Prompt A: Write out the part of the Database Lab tutorial that opens with the words containing "Not using AWS?" and closes with "much the same.".
Prompt B:
Do these statements agree with the Database Lab tutorial? For each one, answer yes or no and quote the words of the tutorial that decide it.
(i) Database Lab Engine is hosted and developed on GitHub.
(ii) LVM, like ZFS, supports multiple snapshots.
(iii) LVM support as an alternative to ZFS first appeared in version 0.3.0 of Database Lab.
-- begin Quoted text --
Working with Amazon RDS? See Database Lab tutorial for Amazon RDS.
Database Lab is used to boost software development and testing processes via enabling ultra-fast provisioning of databases of any size.
In this tutorial, we are going to create a "demo" PostgreSQL database and then set up a Database Lab Engine for it. Database Lab Engine will be installed on an AWS EC2 instance (alternatively, it can be an instance on another cloud platfor such as GCP, or a bare-metal machine) with Ubuntu 18.04, and an additional EBS volume to store PostgreSQL data directory. Optionally, you'll be able to skip creating the "demo" database and use an existing database instead.
Database Lab Engine is hosted and developed on GitLab.com. Why? GitLab Inc. is our (Postgres.ai) long-term client and early adopter (see GitLab Development Docs). GitLab has an open-source version. Last but not least: GitLab uses PostgreSQL.
However, nowadays, not many open-source projects are hosted at GitLab.com unfortunately.
⭐️ Please support the project giving a star on GitLab! It's on the main page of the Database Lab Engine repository, at the upper right corner:
- Prepare a cloud machine with an additional disk to store data, install Docker to run containers, and ZFS to enable copy-on-write for thin cloning;
- Configure and launch the Database Lab Engine;
- Start using Database Lab API and client CLI to clone Postgres database in seconds.
Not using AWS? Not a problem: if you want to use any other cloud provider (like Google Cloud) or run your Database Lab on VMWare, or on bare metal, only the first step is going to be slightly different. In general, the overall procedure is pretty much the same.
LVM support as an alternative to ZFS first appeared in version 0.3.0 of Database Lab. Note that LVM, unlike a ZFS, does not support multiple snapshots and related features.
-- end Quoted text --
-- begin Data shown --
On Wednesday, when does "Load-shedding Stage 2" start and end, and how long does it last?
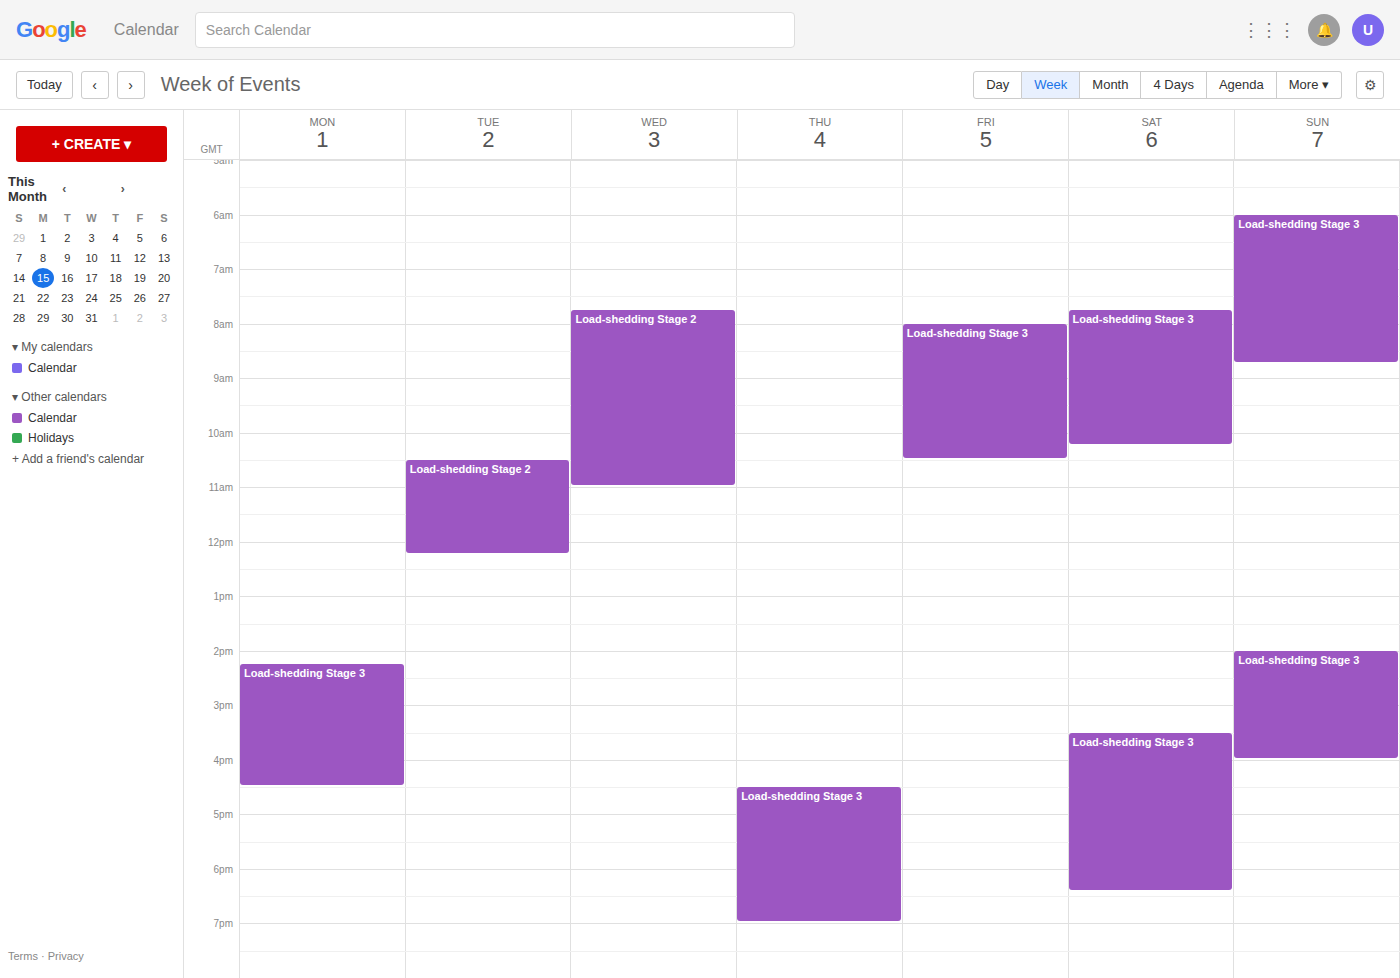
-- end Data shown --
Finished answer A:
Not using AWS? Not a problem: if you want to use any other cloud provider (like Google Cloud) or run your Database Lab on VMWare, or on bare metal, only the first step is going to be slightly different. In general, the overall procedure is pretty much the same.

Finished answer B:
(i) No: "Database Lab Engine is hosted and developed on GitLab.com."
(ii) No: "Note that LVM, unlike a ZFS, does not support multiple snapshots and related features."
(iii) Yes: "LVM support as an alternative to ZFS first appeared in version 0.3.0 of Database Lab."